(Transcribed page contents)

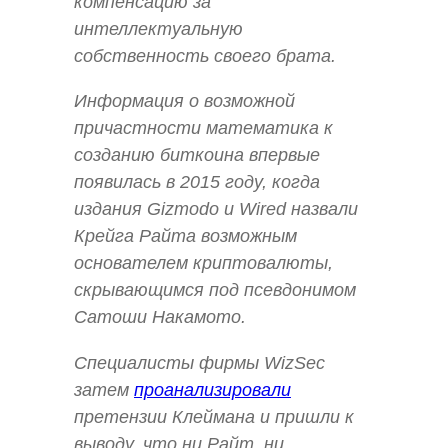
компенсацию за
интеллектуальную
собственность своего брата.
Информация о возможной
причастности математика к
созданию биткоина впервые
появилась в 2015 году, когда
издания Gizmodo и Wired назвали
Крейга Райта возможным
основателем криптовалюты,
скрывающимся под псевдонимом
Сатоши Накамото.
Специалисты фирмы WizSec
затем
проанализировали
претензии Клеймана и пришли к
выводу, что ни Райт, ни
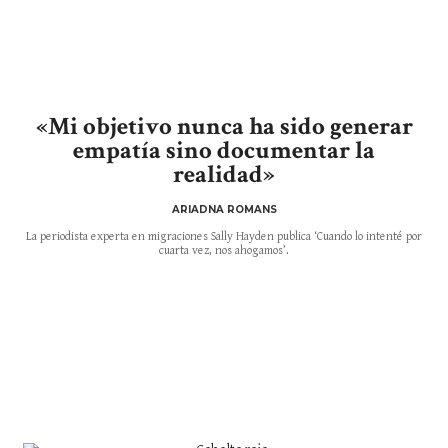
«Mi objetivo nunca ha sido generar
empatía sino documentar la
realidad»
ARIADNA ROMANS
La periodista experta en migraciones Sally Hayden publica ‘Cuando lo intenté por
cuarta vez, nos ahogamos’.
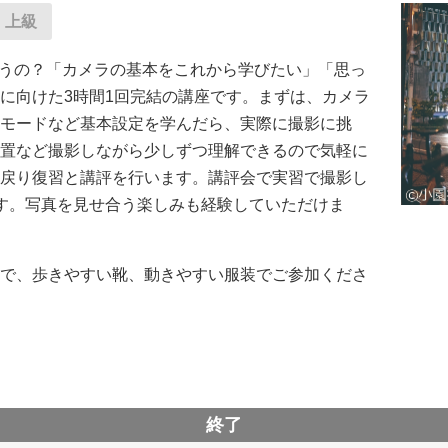
上級
使うの？「カメラの基本をこれから学びたい」「思っ
に向けた3時間1回完結の講座です。まずは、カメラ
モードなど基本設定を学んだら、実際に撮影に挑
置など撮影しながら少しずつ理解できるので気軽に
戻り復習と講評を行います。講評会で実習で撮影し
す。写真を見せ合う楽しみも経験していただけま
で、歩きやすい靴、動きやすい服装でご参加くださ
終了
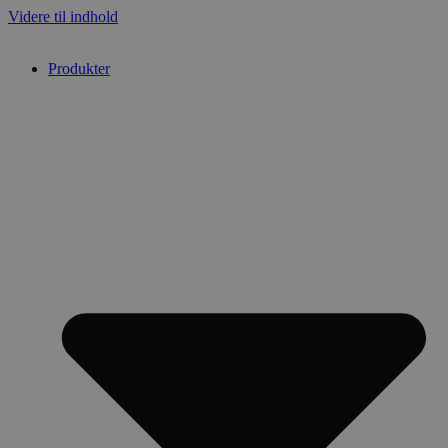
Videre til indhold
Produkter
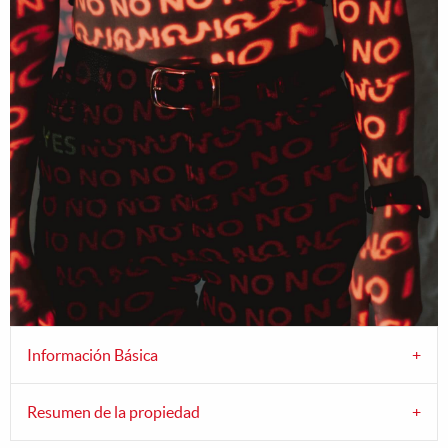
Información Básica
Resumen de la propiedad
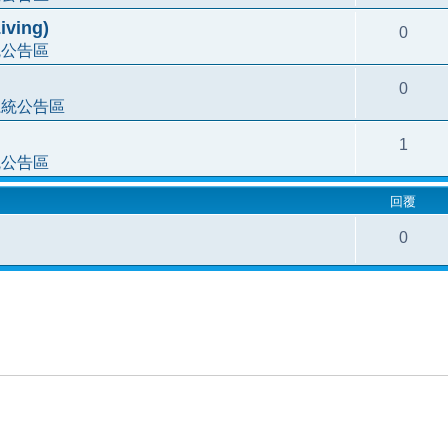
ving)
0
統公告區
0
系統公告區
1
統公告區
回覆
0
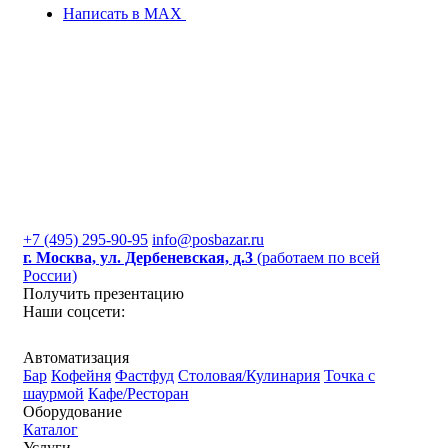
Написать в MAX
+7 (495) 295-90-95
info@posbazar.ru
г. Москва, ул. Дербеневская, д.3
(работаем по всей
России)
Получить презентацию
Наши соцсети:
Автоматизация
Бар
Кофейня
Фастфуд
Столовая/Кулинария
Точка с
шаурмой
Кафе/Ресторан
Оборудование
Каталог
Услуги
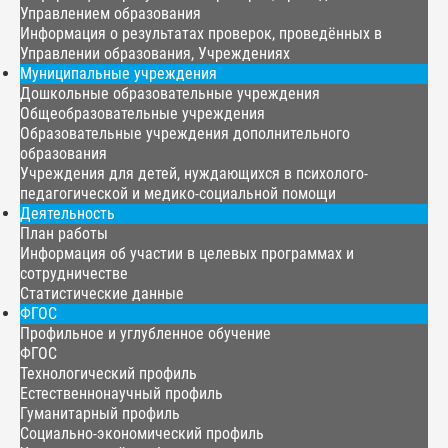
Управлением образования
Информация о результатах проверок, проведённых в
Управлении образования, Учреждениях
Муниципальные учреждения
Дошкольные образовательные учреждения
Общеобразовательные учреждения
Образовательные учреждения дополнительного
образования
Учреждения для детей, нуждающихся в психолого-
педагогической и медико-социальной помощи
Деятельность
План работы
Информация об участии в целевых программах и
сотрудничестве
Статистические данные
ФГОС
Профильное и углубленное обучение
ФГОС
Технологический профиль
Естественнонаучный профиль
Гуманитарный профиль
Социально-экономический профиль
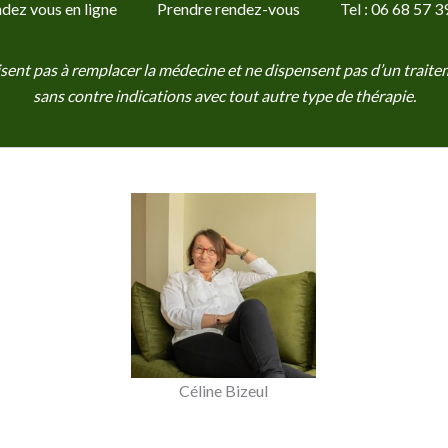
dez vous en ligne
Prendre rendez-vous
Tel : 06 68 57 3
visent pas à remplacer la médecine et ne dispensent pas d’un trai
sans contre indications avec tout autre type de thérapie.
Céline Bizeul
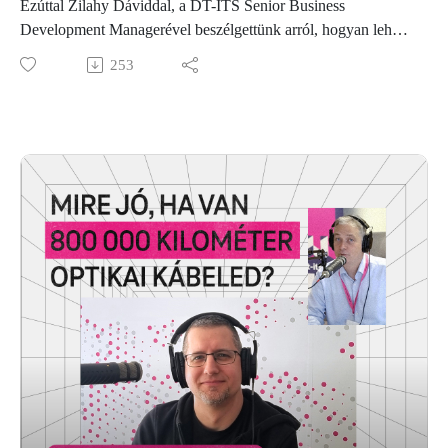
Ezúttal Zilahy Dáviddal, a DT-ITS Senior Business
Development Managerével beszélgettünk arról, hogyan lehet
egy egész gyártósort digitálisan lemodellezni, szimulálni és
253
optimalizálni az Omniverse segítségével. Szó esik
robotkarokról, taktidőről, digitális ikrekről, és arról, hogyan
segíthet egy virtuális tér a hatékonyabb ipari működésben már
azelőtt, hogy bármi történne a valóságban.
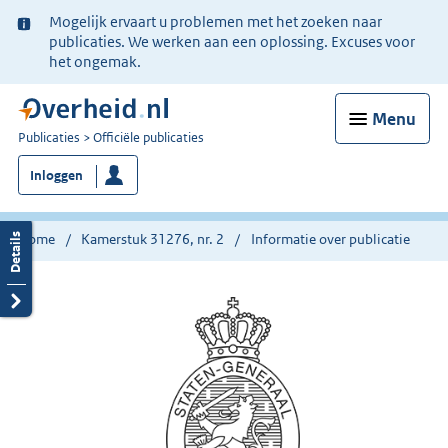
Ter
Mogelijk ervaart u problemen met het zoeken naar
informatie:
publicaties. We werken aan een oplossing. Excuses voor
het ongemak.
Menu
U
Publicaties
Officiële publicaties
bent
Inloggen
nu
hier:
Home
Kamerstuk 31276, nr. 2
Informatie over publicatie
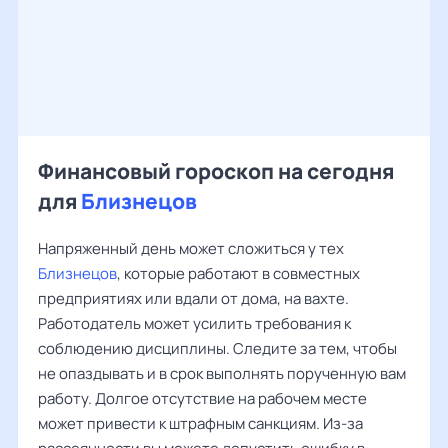
Финансовый гороскоп на сегодня
для
Близнецов
Напряженный день может сложиться у тех
Близнецов
, которые работают в совместных
предприятиях или вдали от дома, на вахте.
Работодатель может усилить требования к
соблюдению дисциплины. Следите за тем, чтобы
не опаздывать и в срок выполнять порученную вам
работу. Долгое отсутствие на рабочем месте
может привести к штрафным санкциям. Из-за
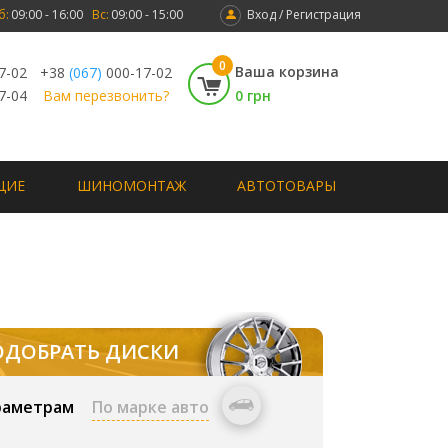
б:
09:00 - 16:00
Вс:
09:00 - 15:00
Вход / Регистрация
0
Ваша корзина
7-02
+38
(067)
000-17-02
7-04
Вам перезвонить?
0 грн
ЩИЕ
ШИНОМОНТАЖ
АВТОТОВАРЫ
ОДОБРАТЬ ДИСКИ
раметрам
По марке авто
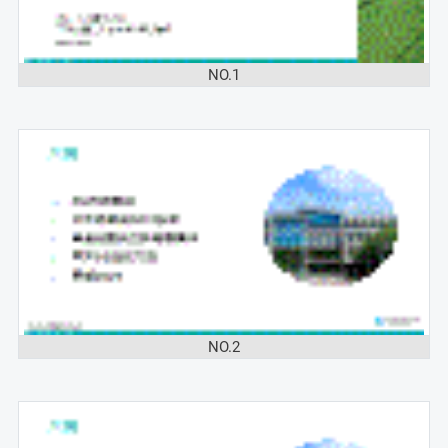
NO.1
NO.2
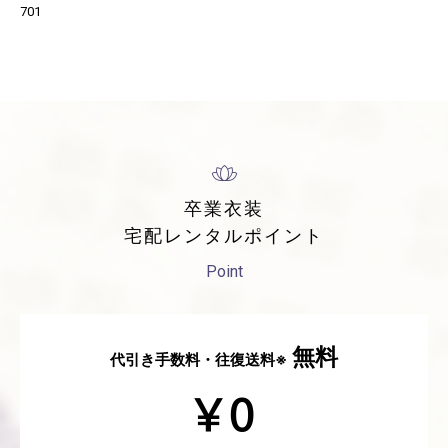
701
卒業衣装
宅配レンタルポイント
Point
無料
代引き手数料・往復送料※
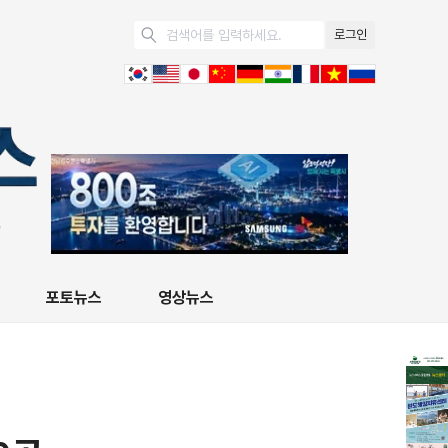
로그인
포토뉴스
영상뉴스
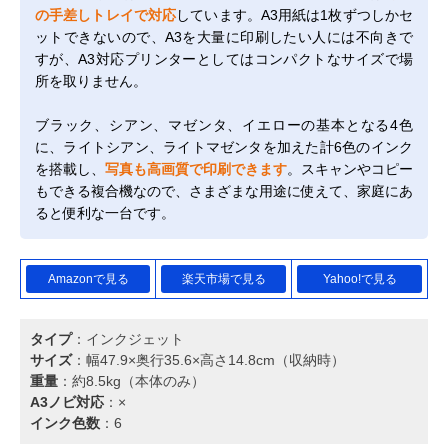
の手差しトレイで対応
しています。A3用紙は1枚ずつしかセ
ットできないので、A3を大量に印刷したい人には不向きで
すが、A3対応プリンターとしてはコンパクトなサイズで場
所を取りません。
ブラック、シアン、マゼンタ、イエローの基本となる4色
に、ライトシアン、ライトマゼンタを加えた計6色のインク
を搭載し、
写真も高画質で印刷できます
。スキャンやコピー
もできる複合機なので、さまざまな用途に使えて、家庭にあ
ると便利な一台です。
Amazonで見る
楽天市場で見る
Yahoo!で見る
タイプ
：インクジェット
サイズ
：幅47.9×奥行35.6×高さ14.8cm（収納時）
重量
：約8.5kg（本体のみ）
A3ノビ対応
：×
インク色数
：6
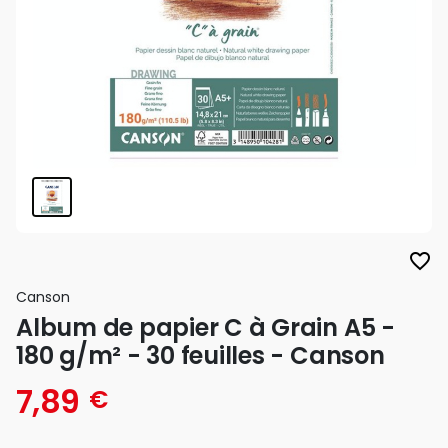
favorite_border
Canson
Album de papier C à Grain A5 -
180 g/m² - 30 feuilles - Canson
7,89
€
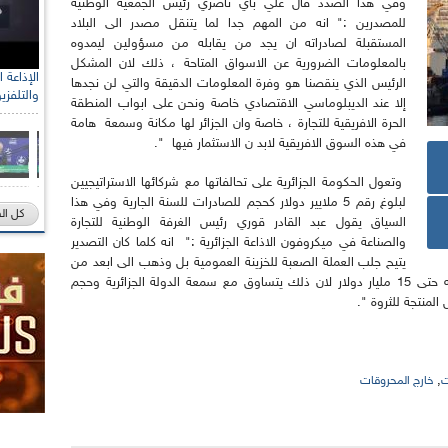
وفي هذا الصدد قال علي باي ناصري رئيس الجمعية الوطنية
للمصدرين :" انه من المهم جدا لما يتنقل مصدر الى البلاد
المستقبلة لصادراته ان يجد من يقابله من مسؤولين ليمدوه
بالمعلومات الضرورية عن الاسواق المتاحة ، ذلك لان المشكل
الرئيس الذي ينقصنا هو وفرة المعلومات الدقيقة والتي لن نجدها
والتلفزي
إلا عند الديبلوماسي الاقتصادي خاصة ونحن على ابواب المنطقة
الحرة الافريقية للتجارة ، خاصة وان الجزائر لها مكانة وسمعة هامة
في هذه السوق الافريقية لابد ن الاستثمار فيها ".
وتعول الحكومة الجزائرية على تحالفاتها مع شركائها الاستراتيجيين
لبلوغ رقم 5 ملايير دولار كحجم للصادرات للسنة الجارية وفي هذا
كل ال
السياق يقول عبد القادر قوري رئيس الغرفة الوطنية للتجارة
والصناعة في ميكروفون الاذاعة الجزائرية :" انه كلما كان التصدير
يتيح جلب العملة الصعبة للخزينة العمومية بل وذهب الى ابعد من
ذلك بالقول لما لا نرفع حجم التصدير الى ما قيمته حتى 15 مليار دولار لان ذلك يتساوق مع سمعة الدولة الجزائرية وحجم
المنتجة للثروة ".
,
ت
خارج المحروقات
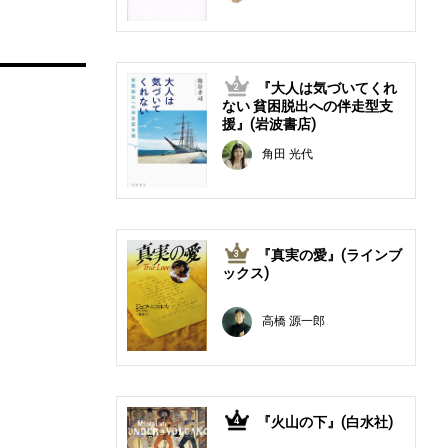
『大人は気づいてくれ
2
ない 貧困脱出への伴走型支
援』(岩波書店)
角田 光代
『真実の愛』(ラインブ
3
ックス)
高橋 源一郎
『火山の下』(白水社)
4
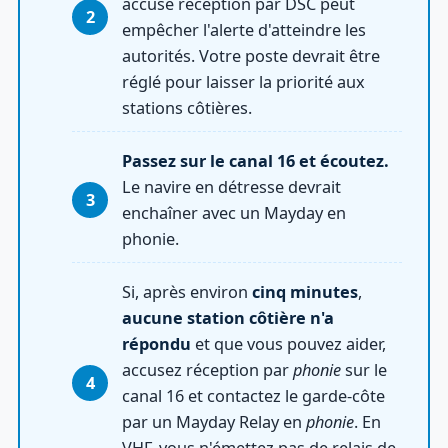
accuse réception par DSC peut
empêcher l'alerte d'atteindre les
autorités. Votre poste devrait être
réglé pour laisser la priorité aux
stations côtières.
Passez sur le canal 16 et écoutez.
Le navire en détresse devrait
enchaîner avec un Mayday en
phonie.
Si, après environ
cinq minutes
,
aucune station côtière n'a
répondu
et que vous pouvez aider,
accusez réception par
phonie
sur le
canal 16 et contactez le garde-côte
par un Mayday Relay en
phonie
. En
VHF, vous n'émettez pas de relais de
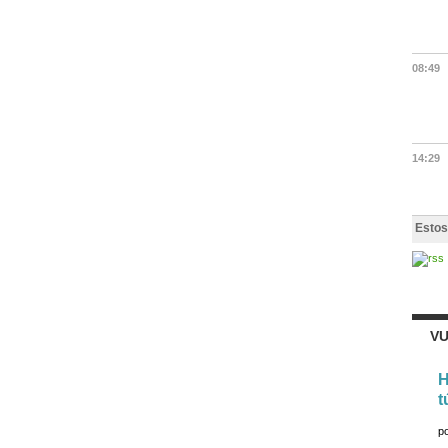
08:49
14:29
Estos
VU
H
t
p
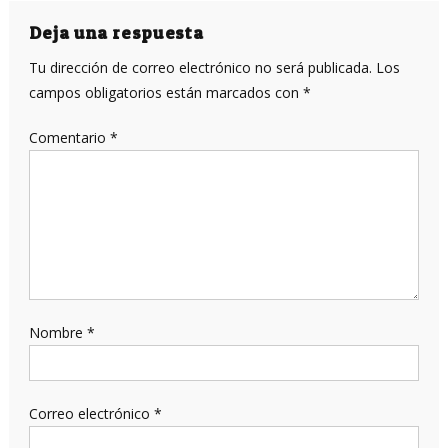
entradas
Deja una respuesta
Tu dirección de correo electrónico no será publicada.
Los
campos obligatorios están marcados con
*
Comentario
*
Nombre
*
Correo electrónico
*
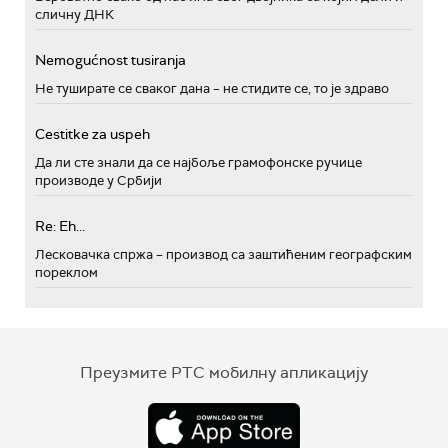
сличну ДНК
Nemogućnost tusiranja
Не туширате се сваког дана – не стидите се, то је здраво
Cestitke za uspeh
Да ли сте знали да се најбоље грамофонске ручице
производе у Србији
Re: Eh...
Лесковачка спржа – производ са заштићеним географским
пореклом
Преузмите РТС мобилну апликацију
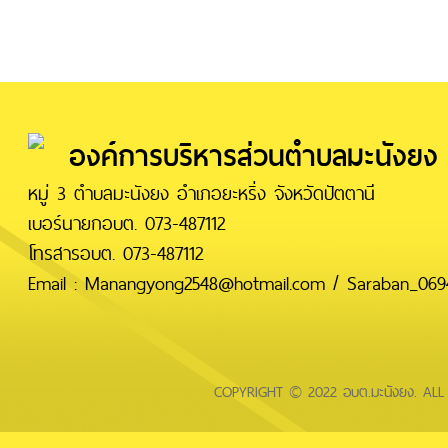
องค์การบริหารส่วนตำบลมะนังยง
หมู่ 3 ตำบลมะนังยง อำเภอยะหริ่ง จังหวัดปัตตานี
เบอร์นายกอบต. 073-487112
โทรสารอบต. 073-487112
Email : Manangyong2548@hotmail.com / Saraban_0694
COPYRIGHT © 2022 อบต.มะนังยง. AL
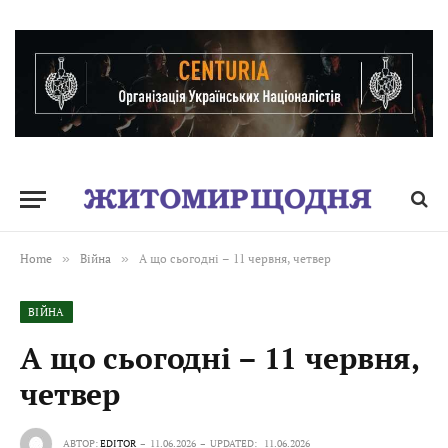
Home
»
Війна
»
А що сьогодні – 11 червня, четвер
ВІЙНА
А що сьогодні – 11 червня,
четвер
АВТОР:
EDITOR
11.06.2026
UPDATED:
11.06.2026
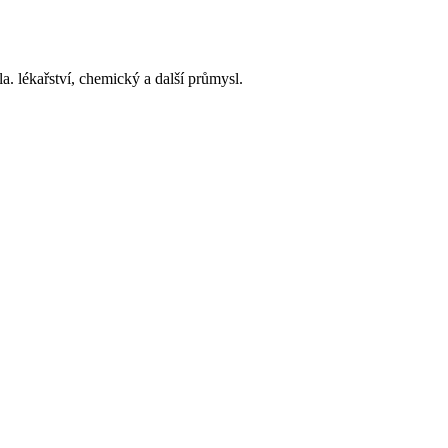
a. lékařství, chemický a další průmysl.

Work required:
In the lines above, find each one with "الافريقية" and list it.

Reply to the task:
الحرة الافريقية للتجارة ، خاصة وان الجزائر لها مكانة وسمعة هامة
في هذه السوق الافريقية لابد ن الاستثمار فيها ".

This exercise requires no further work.